JOB:
All entries below must be reproduced without a single change.

───── AVAILABLE DATA ─────

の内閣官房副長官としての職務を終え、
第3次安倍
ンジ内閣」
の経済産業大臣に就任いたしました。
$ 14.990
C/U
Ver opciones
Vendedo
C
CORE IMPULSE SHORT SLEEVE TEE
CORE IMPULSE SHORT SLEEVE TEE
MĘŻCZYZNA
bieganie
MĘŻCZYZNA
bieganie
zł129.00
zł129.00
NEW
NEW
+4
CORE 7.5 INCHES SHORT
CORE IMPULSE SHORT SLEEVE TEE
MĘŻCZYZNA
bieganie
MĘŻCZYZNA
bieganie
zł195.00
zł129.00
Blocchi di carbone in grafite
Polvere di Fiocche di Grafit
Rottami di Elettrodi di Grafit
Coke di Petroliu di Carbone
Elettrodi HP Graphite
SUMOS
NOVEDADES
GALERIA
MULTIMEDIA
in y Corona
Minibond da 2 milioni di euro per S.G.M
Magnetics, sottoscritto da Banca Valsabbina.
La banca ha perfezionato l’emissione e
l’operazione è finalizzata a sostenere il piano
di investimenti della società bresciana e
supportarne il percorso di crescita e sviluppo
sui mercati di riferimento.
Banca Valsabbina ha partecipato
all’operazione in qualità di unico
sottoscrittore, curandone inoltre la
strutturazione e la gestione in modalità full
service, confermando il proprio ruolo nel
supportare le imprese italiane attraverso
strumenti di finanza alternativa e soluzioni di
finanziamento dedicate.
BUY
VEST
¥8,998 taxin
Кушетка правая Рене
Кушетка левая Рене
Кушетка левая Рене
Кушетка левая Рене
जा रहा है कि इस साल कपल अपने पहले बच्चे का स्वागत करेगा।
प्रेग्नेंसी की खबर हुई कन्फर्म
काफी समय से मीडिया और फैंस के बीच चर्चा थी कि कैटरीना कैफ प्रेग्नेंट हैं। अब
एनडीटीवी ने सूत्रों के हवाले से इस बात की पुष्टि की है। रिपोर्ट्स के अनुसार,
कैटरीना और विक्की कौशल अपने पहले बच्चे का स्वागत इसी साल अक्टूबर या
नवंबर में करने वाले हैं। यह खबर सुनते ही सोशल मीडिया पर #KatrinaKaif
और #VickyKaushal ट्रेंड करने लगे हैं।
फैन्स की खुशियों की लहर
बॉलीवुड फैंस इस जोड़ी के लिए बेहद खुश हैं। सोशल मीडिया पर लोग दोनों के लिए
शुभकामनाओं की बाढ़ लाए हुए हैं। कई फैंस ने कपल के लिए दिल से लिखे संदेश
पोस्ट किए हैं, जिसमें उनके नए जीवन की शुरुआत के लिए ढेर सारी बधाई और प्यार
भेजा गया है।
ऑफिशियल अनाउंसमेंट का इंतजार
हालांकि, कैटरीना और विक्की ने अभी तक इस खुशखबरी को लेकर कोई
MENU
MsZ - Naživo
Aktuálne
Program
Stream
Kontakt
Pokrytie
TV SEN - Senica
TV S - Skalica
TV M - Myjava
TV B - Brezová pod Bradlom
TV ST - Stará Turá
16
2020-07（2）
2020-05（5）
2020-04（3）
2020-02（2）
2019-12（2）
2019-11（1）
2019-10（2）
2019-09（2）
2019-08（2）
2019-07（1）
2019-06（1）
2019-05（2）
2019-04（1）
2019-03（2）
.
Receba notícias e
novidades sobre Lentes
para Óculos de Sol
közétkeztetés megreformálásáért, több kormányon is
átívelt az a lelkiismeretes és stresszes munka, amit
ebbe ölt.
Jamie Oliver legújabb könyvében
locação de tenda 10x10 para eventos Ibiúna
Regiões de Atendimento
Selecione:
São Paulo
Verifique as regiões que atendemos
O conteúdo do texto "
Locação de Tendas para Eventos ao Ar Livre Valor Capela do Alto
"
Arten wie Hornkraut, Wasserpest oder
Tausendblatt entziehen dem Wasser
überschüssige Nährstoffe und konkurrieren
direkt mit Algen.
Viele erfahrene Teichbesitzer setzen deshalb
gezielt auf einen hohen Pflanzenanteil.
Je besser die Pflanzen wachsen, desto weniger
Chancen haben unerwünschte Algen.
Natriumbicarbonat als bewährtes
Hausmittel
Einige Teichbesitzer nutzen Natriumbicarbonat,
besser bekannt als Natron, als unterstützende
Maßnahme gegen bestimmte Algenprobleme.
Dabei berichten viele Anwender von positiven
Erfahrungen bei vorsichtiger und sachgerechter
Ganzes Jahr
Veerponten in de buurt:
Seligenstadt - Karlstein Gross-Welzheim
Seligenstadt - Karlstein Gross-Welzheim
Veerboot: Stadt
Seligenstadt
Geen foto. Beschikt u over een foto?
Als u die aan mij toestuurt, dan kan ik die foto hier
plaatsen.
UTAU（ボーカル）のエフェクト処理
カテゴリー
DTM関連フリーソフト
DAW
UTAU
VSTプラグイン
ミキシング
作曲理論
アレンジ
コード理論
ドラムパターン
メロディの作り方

─────

WRITTEN RESPONSE:
の内閣官房副長官としての職務を終え、
第3次安倍
ンジ内閣」
の経済産業大臣に就任いたしました。
$ 14.990
C/U
Ver opciones
Vendedo
C
CORE IMPULSE SHORT SLEEVE TEE
CORE IMPULSE SHORT SLEEVE TEE
MĘŻCZYZNA
bieganie
MĘŻCZYZNA
bieganie
zł129.00
zł129.00
NEW
NEW
+4
CORE 7.5 INCHES SHORT
CORE IMPULSE SHORT SLEEVE TEE
MĘŻCZYZNA
bieganie
MĘŻCZYZNA
bieganie
zł195.00
zł129.00
Blocchi di carbone in grafite
Polvere di Fiocche di Grafit
Rottami di Elettrodi di Grafit
Coke di Petroliu di Carbone
Elettrodi HP Graphite
SUMOS
NOVEDADES
GALERIA
MULTIMEDIA
in y Corona
Minibond da 2 milioni di euro per S.G.M
Magnetics, sottoscritto da Banca Valsabbina.
La banca ha perfezionato l’emissione e
l’operazione è finalizzata a sostenere il piano
di investimenti della società bresciana e
supportarne il percorso di crescita e sviluppo
sui mercati di riferimento.
Banca Valsabbina ha partecipato
all’operazione in qualità di unico
sottoscrittore, curandone inoltre la
strutturazione e la gestione in modalità full
service, confermando il proprio ruolo nel
supportare le imprese italiane attraverso
strumenti di finanza alternativa e soluzioni di
finanziamento dedicate.
BUY
VEST
¥8,998 taxin
Кушетка правая Рене
Кушетка левая Рене
Кушетка левая Рене
Кушетка левая Рене
जा रहा है कि इस साल कपल अपने पहले बच्चे का स्वागत करेगा।
प्रेग्नेंसी की खबर हुई कन्फर्म
काफी समय से मीडिया और फैंस के बीच चर्चा थी कि कैटरीना कैफ प्रेग्नेंट हैं। अब
एनडीटीवी ने सूत्रों के हवाले से इस बात की पुष्टि की है। रिपोर्ट्स के अनुसार,
कैटरीना और विक्की कौशल अपने पहले बच्चे का स्वागत इसी साल अक्टूबर या
नवंबर में करने वाले हैं। यह खबर सुनते ही सोशल मीडिया पर #KatrinaKaif
और #VickyKaushal ट्रेंड करने लगे हैं।
फैन्स की खुशियों की लहर
बॉलीवुड फैंस इस जोड़ी के लिए बेहद खुश हैं। सोशल मीडिया पर लोग दोनों के लिए
शुभकामनाओं की बाढ़ लाए हुए हैं। कई फैंस ने कपल के लिए दिल से लिखे संदेश
पोस्ट किए हैं, जिसमें उनके नए जीवन की शुरुआत के लिए ढेर सारी बधाई और प्यार
भेजा गया है।
ऑफिशियल अनाउंसमेंट का इंतजार
हालांकि, कैटरीना और विक्की ने अभी तक इस खुशखबरी को लेकर कोई
MENU
MsZ - Naživo
Aktuálne
Program
Stream
Kontakt
Pokrytie
TV SEN - Senica
TV S - Skalica
TV M - Myjava
TV B - Brezová pod Bradlom
TV ST - Stará Turá
16
2020-07（2）
2020-05（5）
2020-04（3）
2020-02（2）
2019-12（2）
2019-11（1）
2019-10（2）
2019-09（2）
2019-08（2）
2019-07（1）
2019-06（1）
2019-05（2）
2019-04（1）
2019-03（2）
.
Receba notícias e
novidades sobre Lentes
para Óculos de Sol
közétkeztetés megreformálásáért, több kormányon is
átívelt az a lelkiismeretes és stresszes munka, amit
ebbe ölt.
Jamie Oliver legújabb könyvében
locação de tenda 10x10 para eventos Ibiúna
Regiões de Atendimento
Selecione:
São Paulo
Verifique as regiões que atendemos
O conteúdo do texto "
Locação de Tendas para Eventos ao Ar Livre Valor Capela do Alto
"
Arten wie Hornkraut, Wasserpest oder
Tausendblatt entziehen dem Wasser
überschüssige Nährstoffe und konkurrieren
direkt mit Algen.
Viele erfahrene Teichbesitzer setzen deshalb
gezielt auf einen hohen Pflanzenanteil.
Je besser die Pflanzen wachsen, desto weniger
Chancen haben unerwünschte Algen.
Natriumbicarbonat als bewährtes
Hausmittel
Einige Teichbesitzer nutzen Natriumbicarbonat,
besser bekannt als Natron, als unterstützende
Maßnahme gegen bestimmte Algenprobleme.
Dabei berichten viele Anwender von positiven
Erfahrungen bei vorsichtiger und sachgerechter
Ganzes Jahr
Veerponten in de buurt:
Seligenstadt - Karlstein Gross-Welzheim
Seligenstadt - Karlstein Gross-Welzheim
Veerboot: Stadt
Seligenstadt
Geen foto. Beschikt u over een foto?
Als u die aan mij toestuurt, dan kan ik die foto hier
plaatsen.
UTAU（ボーカル）のエフェクト処理
カテゴリー
DTM関連フリーソフト
DAW
UTAU
VSTプラグイン
ミキシング
作曲理論
アレンジ
コード理論
ドラムパターン
メロディの作り方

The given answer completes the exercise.